Scientific Event Alert Network Bulletin, vol. 11, no. 5 (May 1986)
Managing Editor: Lindsay McClelland.

Augustine (United States) Activity subsides after dome extrusion

Please cite this report as:

Global Volcanism Program, 1986. Report on Augustine (United States) (McClelland, L., ed.). Scientific Event Alert Network Bulletin, 11:5. Smithsonian Institution. https://doi.org/10.5479/si.GVP.SEAN198605-313010


United States

59.3626°N, 153.435°W; summit elev. 1218 m

All times are local (unless otherwise noted)

Following the extrusion of its new dome between [23] and 28 April, activity at Augustine decreased rapidly. As of 7 June, a variable steam plume carrying small amounts of ash was still being emitted from the summit, occasionally to 3 km altitude. Scientists on the island 6 and 7 June noted an intense sulfur odor in the plume and a strong halogen smell on the pyroclastic flows. They measured a temperature of 400°C at a depth of 30 cm in a pyroclastic flow on the volcano's N flank. As of 11 June, tens of individual earthquakes were being recorded daily by the seismometer on the N flank of the volcano, indicating brittle fracturing of the cooling dome.

Geological Summary.

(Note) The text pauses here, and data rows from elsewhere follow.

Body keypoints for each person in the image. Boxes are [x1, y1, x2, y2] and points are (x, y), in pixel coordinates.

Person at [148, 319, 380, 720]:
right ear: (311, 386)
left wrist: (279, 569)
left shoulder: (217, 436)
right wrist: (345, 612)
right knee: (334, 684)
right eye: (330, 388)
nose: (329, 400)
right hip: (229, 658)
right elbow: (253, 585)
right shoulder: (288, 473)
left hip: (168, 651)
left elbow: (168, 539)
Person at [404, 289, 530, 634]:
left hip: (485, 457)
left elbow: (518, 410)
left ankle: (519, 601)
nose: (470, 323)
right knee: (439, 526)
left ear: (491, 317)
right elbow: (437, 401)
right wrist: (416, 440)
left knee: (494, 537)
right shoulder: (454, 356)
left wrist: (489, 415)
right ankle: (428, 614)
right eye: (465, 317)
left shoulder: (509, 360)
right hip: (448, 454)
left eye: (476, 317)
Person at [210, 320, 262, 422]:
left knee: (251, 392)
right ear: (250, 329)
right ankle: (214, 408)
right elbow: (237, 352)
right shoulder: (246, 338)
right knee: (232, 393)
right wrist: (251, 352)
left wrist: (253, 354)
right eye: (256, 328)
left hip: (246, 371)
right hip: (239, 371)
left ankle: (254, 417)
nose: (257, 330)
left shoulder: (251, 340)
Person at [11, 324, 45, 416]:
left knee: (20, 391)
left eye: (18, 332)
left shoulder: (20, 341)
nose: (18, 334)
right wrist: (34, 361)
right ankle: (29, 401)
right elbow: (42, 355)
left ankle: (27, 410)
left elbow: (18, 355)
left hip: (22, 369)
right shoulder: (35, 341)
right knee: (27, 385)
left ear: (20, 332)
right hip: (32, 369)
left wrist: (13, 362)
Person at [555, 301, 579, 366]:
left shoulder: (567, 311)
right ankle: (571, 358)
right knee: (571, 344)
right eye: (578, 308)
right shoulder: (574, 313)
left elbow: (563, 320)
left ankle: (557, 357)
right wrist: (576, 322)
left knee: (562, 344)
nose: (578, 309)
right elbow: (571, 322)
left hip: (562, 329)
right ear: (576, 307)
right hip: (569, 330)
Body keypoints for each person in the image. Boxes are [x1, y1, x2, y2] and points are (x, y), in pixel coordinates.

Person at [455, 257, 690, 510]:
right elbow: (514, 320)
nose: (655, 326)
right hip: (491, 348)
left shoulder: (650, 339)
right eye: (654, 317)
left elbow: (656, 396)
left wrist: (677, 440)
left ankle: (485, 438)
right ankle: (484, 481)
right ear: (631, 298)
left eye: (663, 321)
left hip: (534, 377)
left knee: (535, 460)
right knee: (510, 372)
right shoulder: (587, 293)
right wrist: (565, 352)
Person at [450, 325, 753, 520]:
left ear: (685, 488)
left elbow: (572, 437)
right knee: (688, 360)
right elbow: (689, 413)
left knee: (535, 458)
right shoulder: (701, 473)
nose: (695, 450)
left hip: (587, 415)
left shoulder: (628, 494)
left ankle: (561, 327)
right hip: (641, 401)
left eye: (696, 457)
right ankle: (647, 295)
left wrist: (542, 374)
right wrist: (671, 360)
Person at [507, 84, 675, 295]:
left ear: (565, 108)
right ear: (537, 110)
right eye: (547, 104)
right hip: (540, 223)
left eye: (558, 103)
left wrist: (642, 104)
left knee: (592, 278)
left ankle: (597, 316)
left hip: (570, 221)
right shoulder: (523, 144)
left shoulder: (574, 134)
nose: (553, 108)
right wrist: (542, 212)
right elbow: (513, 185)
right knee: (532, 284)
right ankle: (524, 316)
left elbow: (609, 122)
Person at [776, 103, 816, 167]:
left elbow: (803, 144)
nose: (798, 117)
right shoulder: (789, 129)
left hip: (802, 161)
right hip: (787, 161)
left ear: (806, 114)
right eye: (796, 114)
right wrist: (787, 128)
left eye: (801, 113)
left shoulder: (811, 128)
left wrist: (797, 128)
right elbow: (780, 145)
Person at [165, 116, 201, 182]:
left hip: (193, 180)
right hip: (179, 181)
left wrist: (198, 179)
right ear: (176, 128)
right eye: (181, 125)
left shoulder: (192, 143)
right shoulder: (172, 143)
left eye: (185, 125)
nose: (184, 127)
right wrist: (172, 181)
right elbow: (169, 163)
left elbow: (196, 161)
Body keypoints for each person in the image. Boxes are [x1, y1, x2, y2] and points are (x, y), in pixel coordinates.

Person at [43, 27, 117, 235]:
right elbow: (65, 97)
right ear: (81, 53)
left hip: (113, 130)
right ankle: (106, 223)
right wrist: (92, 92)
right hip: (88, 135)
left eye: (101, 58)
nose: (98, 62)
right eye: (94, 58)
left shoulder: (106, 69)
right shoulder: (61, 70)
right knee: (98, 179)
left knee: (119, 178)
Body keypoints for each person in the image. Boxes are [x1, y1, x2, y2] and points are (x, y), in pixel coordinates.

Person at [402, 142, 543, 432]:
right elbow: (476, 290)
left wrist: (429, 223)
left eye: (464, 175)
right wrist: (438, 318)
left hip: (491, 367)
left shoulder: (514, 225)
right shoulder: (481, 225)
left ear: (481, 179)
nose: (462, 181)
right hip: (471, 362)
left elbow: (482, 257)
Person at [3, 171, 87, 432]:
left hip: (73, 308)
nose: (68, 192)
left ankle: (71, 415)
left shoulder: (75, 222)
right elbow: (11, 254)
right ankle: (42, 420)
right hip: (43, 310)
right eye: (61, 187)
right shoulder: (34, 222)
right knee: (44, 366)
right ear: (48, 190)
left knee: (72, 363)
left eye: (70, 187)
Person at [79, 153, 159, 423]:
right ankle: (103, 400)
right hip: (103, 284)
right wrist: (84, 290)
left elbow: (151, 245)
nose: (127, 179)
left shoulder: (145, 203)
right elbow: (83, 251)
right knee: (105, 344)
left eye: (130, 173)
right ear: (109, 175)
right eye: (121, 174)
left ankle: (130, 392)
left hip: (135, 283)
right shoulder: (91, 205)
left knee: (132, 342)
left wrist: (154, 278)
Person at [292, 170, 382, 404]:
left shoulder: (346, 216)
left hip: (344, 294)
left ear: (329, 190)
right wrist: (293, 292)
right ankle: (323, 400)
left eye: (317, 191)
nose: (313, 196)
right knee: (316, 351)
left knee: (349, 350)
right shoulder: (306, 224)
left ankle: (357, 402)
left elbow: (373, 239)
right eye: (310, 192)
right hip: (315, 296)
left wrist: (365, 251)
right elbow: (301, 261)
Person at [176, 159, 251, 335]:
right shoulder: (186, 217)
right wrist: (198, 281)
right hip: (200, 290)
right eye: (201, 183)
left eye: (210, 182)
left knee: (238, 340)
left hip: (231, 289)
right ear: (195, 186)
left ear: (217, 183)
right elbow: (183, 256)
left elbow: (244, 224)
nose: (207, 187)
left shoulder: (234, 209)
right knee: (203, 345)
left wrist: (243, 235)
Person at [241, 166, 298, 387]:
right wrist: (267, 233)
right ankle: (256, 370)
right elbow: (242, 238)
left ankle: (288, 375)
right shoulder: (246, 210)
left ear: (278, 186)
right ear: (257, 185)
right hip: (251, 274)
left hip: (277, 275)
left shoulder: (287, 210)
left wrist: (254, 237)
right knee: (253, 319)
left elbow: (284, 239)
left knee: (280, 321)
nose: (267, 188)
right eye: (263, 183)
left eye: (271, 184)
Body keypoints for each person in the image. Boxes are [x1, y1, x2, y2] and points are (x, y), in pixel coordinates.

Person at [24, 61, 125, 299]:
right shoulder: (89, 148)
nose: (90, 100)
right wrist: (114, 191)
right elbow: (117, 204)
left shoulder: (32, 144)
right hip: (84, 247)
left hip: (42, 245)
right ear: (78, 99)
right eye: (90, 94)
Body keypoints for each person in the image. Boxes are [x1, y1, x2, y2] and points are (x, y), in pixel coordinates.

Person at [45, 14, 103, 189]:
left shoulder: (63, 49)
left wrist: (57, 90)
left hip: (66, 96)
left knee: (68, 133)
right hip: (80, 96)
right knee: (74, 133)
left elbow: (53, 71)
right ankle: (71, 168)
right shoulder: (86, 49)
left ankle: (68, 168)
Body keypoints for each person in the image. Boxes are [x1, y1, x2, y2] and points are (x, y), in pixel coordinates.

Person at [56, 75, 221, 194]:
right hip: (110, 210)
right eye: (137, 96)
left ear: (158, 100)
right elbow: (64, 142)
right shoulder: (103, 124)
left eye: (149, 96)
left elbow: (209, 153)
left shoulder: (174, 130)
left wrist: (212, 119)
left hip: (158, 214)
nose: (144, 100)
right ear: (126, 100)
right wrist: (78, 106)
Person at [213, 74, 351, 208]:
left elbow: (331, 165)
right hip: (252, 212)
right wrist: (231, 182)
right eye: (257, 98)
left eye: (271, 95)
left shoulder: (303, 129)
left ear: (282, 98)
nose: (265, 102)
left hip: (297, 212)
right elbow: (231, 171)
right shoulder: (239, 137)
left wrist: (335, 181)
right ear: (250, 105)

Augustine volcano, rising above Kamishak Bay in the southern Cook Inlet about 290 km SW of Anchorage, is the most active volcano of the eastern Aleutian arc. It consists of a complex of overlapping summit lava domes surrounded by an apron of volcaniclastic debris that descends to the sea on all sides. Few lava flows are exposed; the flanks consist mainly of debris-avalanche and pyroclastic-flow deposits formed by repeated collapse and regrowth of the summit. The latest episode of edifice collapse occurred during Augustine's large 1883 eruption; subsequent dome growth has restored the edifice to a height comparable to that prior to 1883. The oldest dated volcanic rocks on Augustine are more than 40,000 years old. At least 11 large debris avalanches have reached the sea during the past 1,800-2,000 years, and five major pumiceous tephras have been erupted during this interval. Recorded eruptions have typically consisted of explosive activity with emplacement of pumiceous pyroclastic-flow deposits followed by lava dome extrusion with associated block-and-ash flows.

Information Contacts: J. Kienle, Geophysical Institute, University of Alaska, Fairbanks; M.E. Yount, Branch of Alaskan Geology, USGS Anchorage.